Out Of Touch; Get Back To Yourself.

   In this past week, I've realised something.
   I'm completely out of touch with my body.
   My muscles are stiff - my calves feel like stone - my enthusiasm has dropped, I'm fretting about little things, I'm restless, I'm not sleeping well, and I've not bothered doing any yoga for weeks. This might sound like a rather desperate conclusion, but they're all little things that add up into something that matters.

   I mentioned last week that I had felt a drop in motivation for my training towards the end of the 10 weeks, but that I didn't think too much of it. Well, moving around towards the end of it I realised how stiff I felt. And, though it might sound strange, I was becoming very aware of the fact that I hadn't done a spinal twist in a long while - I'd knocked it off of my cool-down, which itself had become more disconnected, and I hadn't timed my stretches in ages. And that's not me saying 'I've not done it in a while', it was my body saying it. And yet I still didn't do a spinal twist because something else 'more important' kept coming up. Like the kettle had finished boiling. It was all too easily forgotten, and I was left with a stiff and rigid back most evenings.
   I used to have a body brush on Tuesday mornings, but I've not bothered with that in weeks. I used to do yoga in the afternoon and I've not done that, either. Little pick-me-ups like that have been pushed aside in favour of sitting around doing nothing, to be honest. I have no reasonable excuse for either.
   Pointless things are weedling into my brain, and they're keeping me up along with being unable to physically relax. I'm distracted, I'm worried, my crafting is lacklustre and even my passion for breakfast has dimmed.

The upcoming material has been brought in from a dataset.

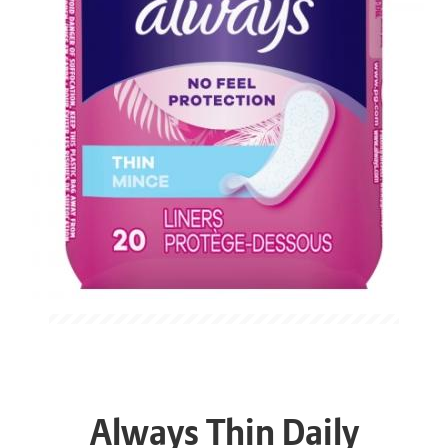
Always Thin Daily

   I noticed all this gradually, but it was driven home by my intention to set resistance aside for a couple of weeks and return to more explosive, high-intensity workouts instead. To, and I quote, 'postpone my weariness and remind me why I love resistance so much.' I thought about doing yoga instead, wondered why it had been so long, and recalled how good I felt and how much I enjoyed it back in the winter, rising early and flicking on the Christmas lights to do yoga before the sun rose, and then as spring crept in I would do it in the early light. Nevermind today's early sunrise, I've not done yoga in months. And it made me suddenly wistful. That's when everything fell into place.

   I have a plan. I'm going to take a whole day to get back to myself. I'm going to begin with a delicious and hopefully inventive breakfast (of porridge - what else?), try a few choice yoga videos I've never used before, have a nice body brush and gorgeously scented shower, then a nice healthy lunch, a face mask and magnesium foot soak in the garden with a book, a healthy dinner, and, quite importantly, write down what I want to get out of my workouts, how I intend to get it, and why I shouldn't be intimidated.

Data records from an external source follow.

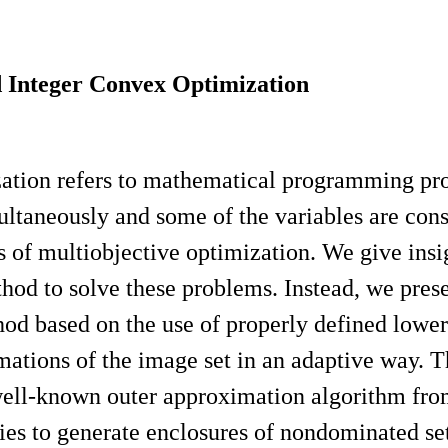
d Integer Convex Optimization
zation refers to mathematical programming p
ltaneously and some of the variables are constr
pts of multiobjective optimization. We give in
thod to solve these problems. Instead, we pre
thod based on the use of properly defined low
imations of the image set in an adaptive way. 
e well-known outer approximation algorithm fr
es to generate enclosures of nondominated set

   I know how all of this sounds. I would scoff and shrug this off on someone else's blog as being melodramatic and attention-seeky, too. But since it's not someone else, I'm going to take it seriously, and, above all else, I'm announcing it for the good of others. If you've read this far, I guarantee you will feel like this at some point in your life whether you work out or not - you'll burn out on something else really important to you, perhaps career, arts or relationships. You'll focus more on what you want and how far you still have to go rather than on where you are and how far you've come. And if this is the case, when you finally realise it, this is what you do about it. Take a day off and do the things that make you happy, that relax you, that inspire you to get back on track with whatever it is that is most important to you, whatever has sprialled out of your control, and write down what it is that you want and how you plan to get there. In short: get back to basics. Get back to you.

   I'm thinking Tuesday. Join me, won't you?